- About this task
Name every bacterial phylum mentioned in the passage on gut microbiota in MASLD and CKD below.

- Reading passage
%%
That said, several findings disagree with previous results in the study of the gut microbiota in MASLD. For example, it has been reported that patients with MASLD have reduced abundance of the phylum Bacteroidetes [73,74], but increased phylum Firmicutes [65,74], family Lactobacillaceae and Ruminococcaceae [49,61]. Moreover, some studies have concentrated on microbiome signatures in MASLD severity. Schwimmer et al. [60] found that the phyla Bacteroidetes and Proteobacteria and genus Lactobacillus were more abundant in MASLD patients with moderate-to-severe liver fibrosis (F≥2), whereas Firmicutes were more abundant in those with absent or mild fibrosis (F≤1).
Some evidence has also related CKD to the microbial metabolites and composition of the intestine [75-77]. A study of 50 patients with CKD and 22 healthy control subjects has shown that patients with CKD had reduced abundance of the phylum Actinobacteria and increased genera Lactobacillus in their fecal samples [78]. Studies involving different animal models of CKD have also reported the presence of intestinal dysbiosis. Hu et al. [79] found that in the high salt-induced CKD mouse, there were decreased levels of Firmicutes and increased levels of Bacteroidetes. However, DN mice exhibited increased levels of the phylum Firmicutes but decreased Bacteroidetes compared to nondiabetic control mice. Simultaneously, Bacteroides and Ruminococcus were reduced at the genus level [80]. An experimental study of an adenine-induced CKD mouse model showed that the genus Lactobacillus was increased [81] and an unclassified Lactobacillaceae family and Clostridia class were decreased, whereas genus Bifidobacterium and Clostridium were increased in this adenineinduced CKD mouse model [82]. Similarly, gut microbiota and its metabolites, indoxyl sulfate (IS), p-cresyl sulfate (PCS) and TMAO, are also known as uremic toxins, and may also contribute to the progression of CKD [83]. As a potent uremic toxin, IS is generated by intestinal bacteria such as Lactobacilli, exerting its adverse effects on the kidney and vascular system [84,85]. IS may also promote vascular inflammation in CKD [86]. PCS is another uremic toxin specifically produced by microbiome like Bacteroides fragilis that may promote renal fibrosis by increasing reactive oxygen species (ROS), transforming growth factor-β (TGF-β) and stimulating the renal-angiotensin-aldosterone system, thus inducing renal tubular damage [87,88].
%%
- Available data
%%
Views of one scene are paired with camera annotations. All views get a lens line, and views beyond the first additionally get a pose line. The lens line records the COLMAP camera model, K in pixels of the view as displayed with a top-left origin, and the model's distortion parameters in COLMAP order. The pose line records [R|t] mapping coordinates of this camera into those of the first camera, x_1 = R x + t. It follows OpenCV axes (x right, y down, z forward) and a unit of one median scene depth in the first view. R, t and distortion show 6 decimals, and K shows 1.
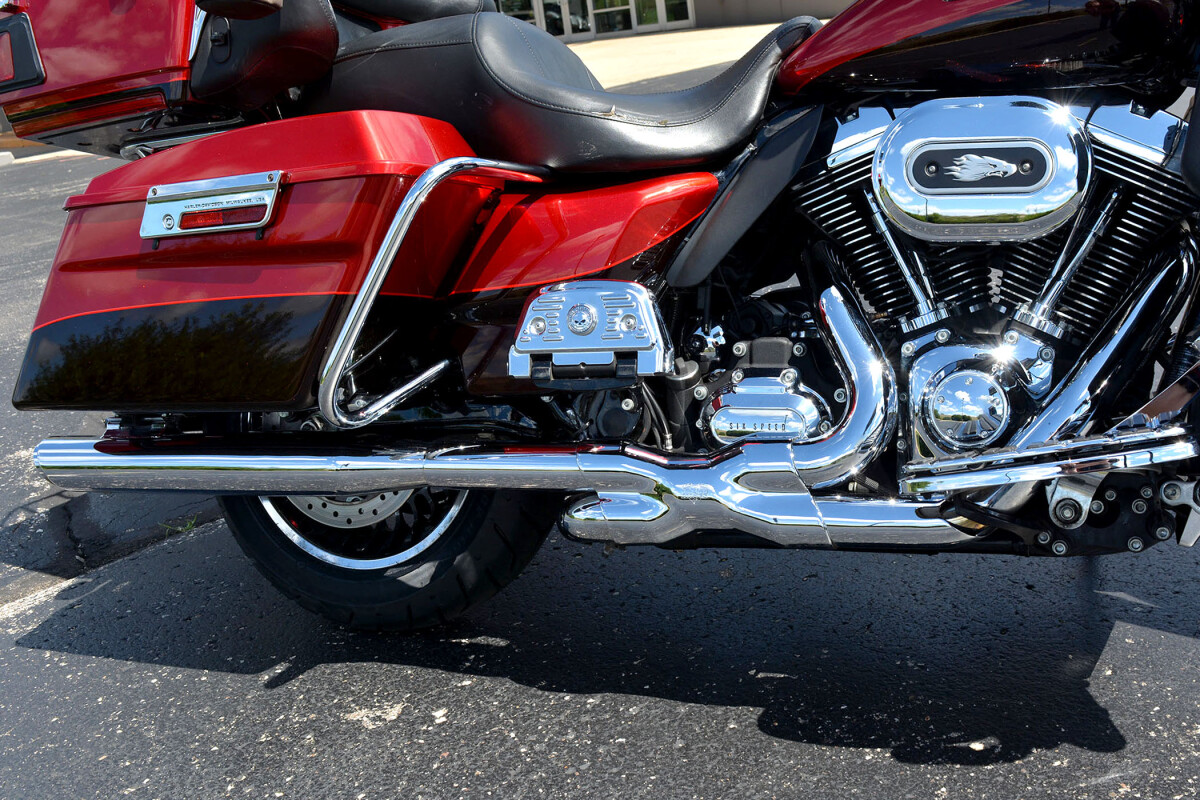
%%
- Solution
Bacteroidetes, Firmicutes, Proteobacteria, Actinobacteria